### Problem to work on
The records are to be reproduced verbatim.

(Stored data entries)
______________________________

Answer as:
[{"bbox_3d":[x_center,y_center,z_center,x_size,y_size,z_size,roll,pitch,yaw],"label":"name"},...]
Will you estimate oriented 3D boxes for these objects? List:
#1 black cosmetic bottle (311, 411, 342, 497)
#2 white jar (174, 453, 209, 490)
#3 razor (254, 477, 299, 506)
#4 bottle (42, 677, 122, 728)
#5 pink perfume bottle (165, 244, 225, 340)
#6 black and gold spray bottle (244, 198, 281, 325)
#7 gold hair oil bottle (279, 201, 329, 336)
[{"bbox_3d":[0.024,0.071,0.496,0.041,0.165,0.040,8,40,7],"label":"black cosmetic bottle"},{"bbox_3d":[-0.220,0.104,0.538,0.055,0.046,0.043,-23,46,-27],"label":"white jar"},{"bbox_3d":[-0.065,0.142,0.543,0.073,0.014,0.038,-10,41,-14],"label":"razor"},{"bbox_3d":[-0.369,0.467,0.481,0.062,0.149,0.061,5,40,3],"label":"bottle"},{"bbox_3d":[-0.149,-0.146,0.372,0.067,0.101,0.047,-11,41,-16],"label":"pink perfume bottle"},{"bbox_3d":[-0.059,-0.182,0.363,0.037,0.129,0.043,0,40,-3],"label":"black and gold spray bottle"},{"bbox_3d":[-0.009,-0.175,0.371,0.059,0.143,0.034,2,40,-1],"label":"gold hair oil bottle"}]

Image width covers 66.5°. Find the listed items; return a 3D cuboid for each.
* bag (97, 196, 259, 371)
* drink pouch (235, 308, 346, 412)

______________________________

### Result for this task
Answer as:
[{"bbox_3d":[x_center,y_center,z_center,x_size,y_size,z_size,roll,pitch,yaw],"label":"name"},...]
Will you estimate oriented 3D boxes for these objects? List:
#1 black cosmetic bottle (311, 411, 342, 497)
#2 white jar (174, 453, 209, 490)
#3 razor (254, 477, 299, 506)
#4 bottle (42, 677, 122, 728)
#5 pink perfume bottle (165, 244, 225, 340)
#6 black and gold spray bottle (244, 198, 281, 325)
#7 gold hair oil bottle (279, 201, 329, 336)
[{"bbox_3d":[0.024,0.071,0.496,0.041,0.165,0.040,8,40,7],"label":"black cosmetic bottle"},{"bbox_3d":[-0.220,0.104,0.538,0.055,0.046,0.043,-23,46,-27],"label":"white jar"},{"bbox_3d":[-0.065,0.142,0.543,0.073,0.014,0.038,-10,41,-14],"label":"razor"},{"bbox_3d":[-0.369,0.467,0.481,0.062,0.149,0.061,5,40,3],"label":"bottle"},{"bbox_3d":[-0.149,-0.146,0.372,0.067,0.101,0.047,-11,41,-16],"label":"pink perfume bottle"},{"bbox_3d":[-0.059,-0.182,0.363,0.037,0.129,0.043,0,40,-3],"label":"black and gold spray bottle"},{"bbox_3d":[-0.009,-0.175,0.371,0.059,0.143,0.034,2,40,-1],"label":"gold hair oil bottle"}]

Image width covers 66.5°. Find the listed items; return a 3D cuboid for each.
* bag (97, 196, 259, 371)
* drink pouch (235, 308, 346, 412)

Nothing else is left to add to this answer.